◆ **Azione richiesta a**: Secondo il testo del documento, in quale carcere si trova l'aula bunker in cui si svolge il processo a Marcello Dell'Utri?

◆ **Testo del documento**:
Ore 13. “La corte di ritira in camera di Consiglio per deliberare la sentenza”. Si chiude così il processo a Marcello Dell’Utri. “Storicamente non c’è niente – ha concluso l’avvocato Mormino – Possiamo oggi dire che stiamo trattando e stiamo processando un potere inquinato dalle interferenze, dalla penetrazione sistematica al più alto livello istituzionale della mafia al potere politico. Ma non è l’oggetto del vostro giudizio. Solo i fatti”.

Ore 12.24. La Corte d’appello di Palermo ha letto nell’aula bunker del carcere Pagliarelli di Palermo, dove si svolge il processo a Marcello Dell’Utri, una lettera appena arrivata di Carlo Marchese, detenuto in passato assieme al pentito Gaspare Spatuzza. “Non conosco i difensori di Dell’Utri – dice Marchese – Posso dire che ho parlato spesso con Spatuzza mentre ci trovavamo nel carcere di Parma. Tutto quello che ci siamo detti é stato probabilmente registrato ed è quindi riscontrabile. Mi ha confessato di essere stato protagonista della strage di via D’Amelio e mi ha parlato anche di Dell’Utri, Silvio Berlusconi (che non mi sta simpatico soprattutto da quando si vanta di aver inasprito il 41bis) e Massimo D’Alema”. Dopo la lettura della missiva, la difesa di Dell’Utri ha chiesto nuovamente l’esame di Marchese, rigettato dalla Corte che ha addotto le stesse motivazioni della precedente udienza, ribadendo la mancanza assoluta di necessità dell’audizione.

◆ **Estratti dell'elenco**:
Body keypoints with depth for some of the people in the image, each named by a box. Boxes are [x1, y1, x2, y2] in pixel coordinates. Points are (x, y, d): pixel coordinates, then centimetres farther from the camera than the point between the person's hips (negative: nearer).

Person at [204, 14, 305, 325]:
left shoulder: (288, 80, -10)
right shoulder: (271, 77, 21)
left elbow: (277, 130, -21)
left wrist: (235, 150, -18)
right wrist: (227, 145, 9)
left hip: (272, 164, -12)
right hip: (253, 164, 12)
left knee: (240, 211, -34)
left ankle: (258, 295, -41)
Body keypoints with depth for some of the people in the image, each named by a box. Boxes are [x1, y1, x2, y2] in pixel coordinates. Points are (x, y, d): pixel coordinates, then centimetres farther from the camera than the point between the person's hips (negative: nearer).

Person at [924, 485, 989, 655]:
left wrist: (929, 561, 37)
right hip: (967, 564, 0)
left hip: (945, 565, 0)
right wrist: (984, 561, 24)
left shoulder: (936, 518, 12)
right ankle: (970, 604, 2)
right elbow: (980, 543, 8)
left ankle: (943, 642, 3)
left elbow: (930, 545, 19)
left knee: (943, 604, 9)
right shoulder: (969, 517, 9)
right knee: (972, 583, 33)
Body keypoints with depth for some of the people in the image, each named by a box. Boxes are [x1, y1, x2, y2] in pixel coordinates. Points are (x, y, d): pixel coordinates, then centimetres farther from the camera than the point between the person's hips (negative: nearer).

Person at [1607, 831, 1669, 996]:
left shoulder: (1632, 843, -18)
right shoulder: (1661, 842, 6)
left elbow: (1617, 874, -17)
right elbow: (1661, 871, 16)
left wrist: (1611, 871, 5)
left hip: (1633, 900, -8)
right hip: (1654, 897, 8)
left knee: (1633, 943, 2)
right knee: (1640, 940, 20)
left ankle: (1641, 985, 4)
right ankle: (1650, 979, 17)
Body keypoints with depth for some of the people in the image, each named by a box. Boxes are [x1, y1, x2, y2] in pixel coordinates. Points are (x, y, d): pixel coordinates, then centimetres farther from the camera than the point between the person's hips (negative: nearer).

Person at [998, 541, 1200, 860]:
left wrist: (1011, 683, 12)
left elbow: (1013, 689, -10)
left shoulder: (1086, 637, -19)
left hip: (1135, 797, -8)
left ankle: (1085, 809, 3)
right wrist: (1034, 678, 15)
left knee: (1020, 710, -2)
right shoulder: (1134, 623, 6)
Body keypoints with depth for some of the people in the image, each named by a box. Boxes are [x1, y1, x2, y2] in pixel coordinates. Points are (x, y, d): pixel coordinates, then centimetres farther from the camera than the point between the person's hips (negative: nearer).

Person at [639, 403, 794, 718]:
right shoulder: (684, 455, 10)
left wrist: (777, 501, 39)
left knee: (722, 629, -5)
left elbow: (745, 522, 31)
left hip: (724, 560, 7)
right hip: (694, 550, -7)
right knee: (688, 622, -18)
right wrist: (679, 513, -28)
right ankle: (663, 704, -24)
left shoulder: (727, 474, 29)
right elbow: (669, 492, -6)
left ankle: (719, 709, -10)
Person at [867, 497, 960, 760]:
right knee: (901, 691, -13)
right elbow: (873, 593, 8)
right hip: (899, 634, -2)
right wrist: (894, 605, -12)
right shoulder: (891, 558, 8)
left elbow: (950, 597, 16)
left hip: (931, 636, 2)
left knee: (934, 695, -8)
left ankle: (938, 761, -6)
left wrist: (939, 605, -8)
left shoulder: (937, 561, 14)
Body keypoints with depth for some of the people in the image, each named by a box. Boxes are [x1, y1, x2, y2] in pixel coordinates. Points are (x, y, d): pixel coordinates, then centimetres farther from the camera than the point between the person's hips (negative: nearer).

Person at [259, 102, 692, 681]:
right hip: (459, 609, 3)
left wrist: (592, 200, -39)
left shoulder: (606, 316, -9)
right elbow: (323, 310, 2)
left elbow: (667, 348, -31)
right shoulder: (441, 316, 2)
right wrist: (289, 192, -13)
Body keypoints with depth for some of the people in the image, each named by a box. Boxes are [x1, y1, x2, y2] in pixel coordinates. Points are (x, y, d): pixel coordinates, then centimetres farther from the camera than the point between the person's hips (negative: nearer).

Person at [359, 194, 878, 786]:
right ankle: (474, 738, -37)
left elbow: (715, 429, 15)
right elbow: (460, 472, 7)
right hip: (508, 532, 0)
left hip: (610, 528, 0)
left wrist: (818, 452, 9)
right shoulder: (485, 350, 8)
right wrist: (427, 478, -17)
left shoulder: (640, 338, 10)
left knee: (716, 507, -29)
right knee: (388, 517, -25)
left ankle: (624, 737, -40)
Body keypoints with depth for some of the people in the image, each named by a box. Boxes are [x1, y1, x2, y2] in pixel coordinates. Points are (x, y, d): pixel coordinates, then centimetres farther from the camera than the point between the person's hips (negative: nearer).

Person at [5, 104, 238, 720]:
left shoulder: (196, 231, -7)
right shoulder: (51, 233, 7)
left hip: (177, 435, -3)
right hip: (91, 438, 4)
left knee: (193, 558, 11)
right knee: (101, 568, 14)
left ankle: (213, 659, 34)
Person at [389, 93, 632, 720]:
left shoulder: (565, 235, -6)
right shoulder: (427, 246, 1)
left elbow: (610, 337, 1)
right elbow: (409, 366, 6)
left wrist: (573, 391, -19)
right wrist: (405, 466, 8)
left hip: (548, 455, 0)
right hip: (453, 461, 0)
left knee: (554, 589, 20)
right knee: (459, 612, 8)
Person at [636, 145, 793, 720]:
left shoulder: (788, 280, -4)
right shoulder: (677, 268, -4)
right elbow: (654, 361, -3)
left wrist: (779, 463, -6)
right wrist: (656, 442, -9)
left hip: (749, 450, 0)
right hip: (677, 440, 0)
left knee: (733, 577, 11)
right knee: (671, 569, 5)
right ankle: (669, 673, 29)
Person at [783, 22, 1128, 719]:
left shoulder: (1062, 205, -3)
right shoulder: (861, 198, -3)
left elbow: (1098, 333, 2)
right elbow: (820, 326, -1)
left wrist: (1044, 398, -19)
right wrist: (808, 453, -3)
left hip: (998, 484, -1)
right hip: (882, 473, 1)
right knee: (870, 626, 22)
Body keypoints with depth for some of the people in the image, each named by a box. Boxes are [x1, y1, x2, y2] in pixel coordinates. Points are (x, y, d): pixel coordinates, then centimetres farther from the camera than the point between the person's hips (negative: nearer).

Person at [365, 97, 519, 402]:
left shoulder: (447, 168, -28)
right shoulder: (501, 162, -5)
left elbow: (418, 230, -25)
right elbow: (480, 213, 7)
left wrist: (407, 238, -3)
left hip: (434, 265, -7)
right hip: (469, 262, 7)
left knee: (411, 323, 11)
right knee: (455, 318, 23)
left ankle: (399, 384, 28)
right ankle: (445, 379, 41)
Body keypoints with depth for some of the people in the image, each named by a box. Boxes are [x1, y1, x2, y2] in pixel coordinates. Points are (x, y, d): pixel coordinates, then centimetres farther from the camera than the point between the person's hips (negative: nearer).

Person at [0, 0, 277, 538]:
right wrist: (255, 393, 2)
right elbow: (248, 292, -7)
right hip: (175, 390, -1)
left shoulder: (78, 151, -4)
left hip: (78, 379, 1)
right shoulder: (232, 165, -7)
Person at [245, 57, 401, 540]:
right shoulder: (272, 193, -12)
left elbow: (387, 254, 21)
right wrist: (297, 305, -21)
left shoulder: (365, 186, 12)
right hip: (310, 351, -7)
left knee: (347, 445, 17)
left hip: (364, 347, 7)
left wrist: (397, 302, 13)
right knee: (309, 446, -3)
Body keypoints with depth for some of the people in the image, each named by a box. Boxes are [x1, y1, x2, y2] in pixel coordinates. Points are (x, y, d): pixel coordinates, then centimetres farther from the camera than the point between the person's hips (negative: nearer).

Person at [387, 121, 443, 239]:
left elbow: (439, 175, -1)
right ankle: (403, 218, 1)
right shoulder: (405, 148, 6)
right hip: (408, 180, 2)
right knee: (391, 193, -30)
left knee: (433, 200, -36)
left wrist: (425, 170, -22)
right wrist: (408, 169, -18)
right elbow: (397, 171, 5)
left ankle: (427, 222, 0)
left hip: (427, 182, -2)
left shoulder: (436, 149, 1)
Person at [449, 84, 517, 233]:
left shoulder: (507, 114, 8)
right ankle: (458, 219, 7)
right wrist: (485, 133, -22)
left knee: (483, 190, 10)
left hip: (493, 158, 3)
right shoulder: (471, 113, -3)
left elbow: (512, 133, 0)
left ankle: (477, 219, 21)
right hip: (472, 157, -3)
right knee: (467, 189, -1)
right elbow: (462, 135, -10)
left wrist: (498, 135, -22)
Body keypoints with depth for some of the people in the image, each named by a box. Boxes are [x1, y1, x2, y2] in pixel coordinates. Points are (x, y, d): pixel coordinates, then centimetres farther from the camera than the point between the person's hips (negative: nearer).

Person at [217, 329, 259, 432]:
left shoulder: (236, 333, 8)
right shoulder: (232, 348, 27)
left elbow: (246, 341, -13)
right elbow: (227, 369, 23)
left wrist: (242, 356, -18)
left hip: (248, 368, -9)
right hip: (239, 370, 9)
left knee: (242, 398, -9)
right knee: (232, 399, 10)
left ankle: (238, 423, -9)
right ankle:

◆ **Azione richiesta b**: Disponi come lista JSON di stringhe le righe dell'elenco, da quella che contiene "right shoulder: (427, 246, 1)" giù fino a quella che contiene "left hip: (78, 379, 1)", entrambe incluse: una stringa per riga, senza le righe vuote.

◆ **Risultato a**: Nel carcere Pagliarelli di Palermo.

◆ **Risultato b**:
[
  "right shoulder: (427, 246, 1)",
  "left elbow: (610, 337, 1)",
  "right elbow: (409, 366, 6)",
  "left wrist: (573, 391, -19)",
  "right wrist: (405, 466, 8)",
  "left hip: (548, 455, 0)",
  "right hip: (453, 461, 0)",
  "left knee: (554, 589, 20)",
  "right knee: (459, 612, 8)",
  "Person at [636, 145, 793, 720]:",
  "left shoulder: (788, 280, -4)",
  "right shoulder: (677, 268, -4)",
  "right elbow: (654, 361, -3)",
  "left wrist: (779, 463, -6)",
  "right wrist: (656, 442, -9)",
  "left hip: (749, 450, 0)",
  "right hip: (677, 440, 0)",
  "left knee: (733, 577, 11)",
  "right knee: (671, 569, 5)",
  "right ankle: (669, 673, 29)",
  "Person at [783, 22, 1128, 719]:",
  "left shoulder: (1062, 205, -3)",
  "right shoulder: (861, 198, -3)",
  "left elbow: (1098, 333, 2)",
  "right elbow: (820, 326, -1)",
  "left wrist: (1044, 398, -19)",
  "right wrist: (808, 453, -3)",
  "left hip: (998, 484, -1)",
  "right hip: (882, 473, 1)",
  "right knee: (870, 626, 22)",
  "Body keypoints with depth for some of the people in the image, each named by a box. Boxes are [x1, y1, x2, y2] in pixel coordinates. Points are (x, y, d): pixel coordinates, then centimetres farther from the camera than the point between the person's hips (negative: nearer).",
  "Person at [365, 97, 519, 402]:",
  "left shoulder: (447, 168, -28)",
  "right shoulder: (501, 162, -5)",
  "left elbow: (418, 230, -25)",
  "right elbow: (480, 213, 7)",
  "left wrist: (407, 238, -3)",
  "left hip: (434, 265, -7)",
  "right hip: (469, 262, 7)",
  "left knee: (411, 323, 11)",
  "right knee: (455, 318, 23)",
  "left ankle: (399, 384, 28)",
  "right ankle: (445, 379, 41)",
  "Body keypoints with depth for some of the people in the image, each named by a box. Boxes are [x1, y1, x2, y2] in pixel coordinates. Points are (x, y, d): pixel coordinates, then centimetres farther from the camera than the point between the person's hips (negative: nearer).",
  "Person at [0, 0, 277, 538]:",
  "right wrist: (255, 393, 2)",
  "right elbow: (248, 292, -7)",
  "right hip: (175, 390, -1)",
  "left shoulder: (78, 151, -4)",
  "left hip: (78, 379, 1)"
]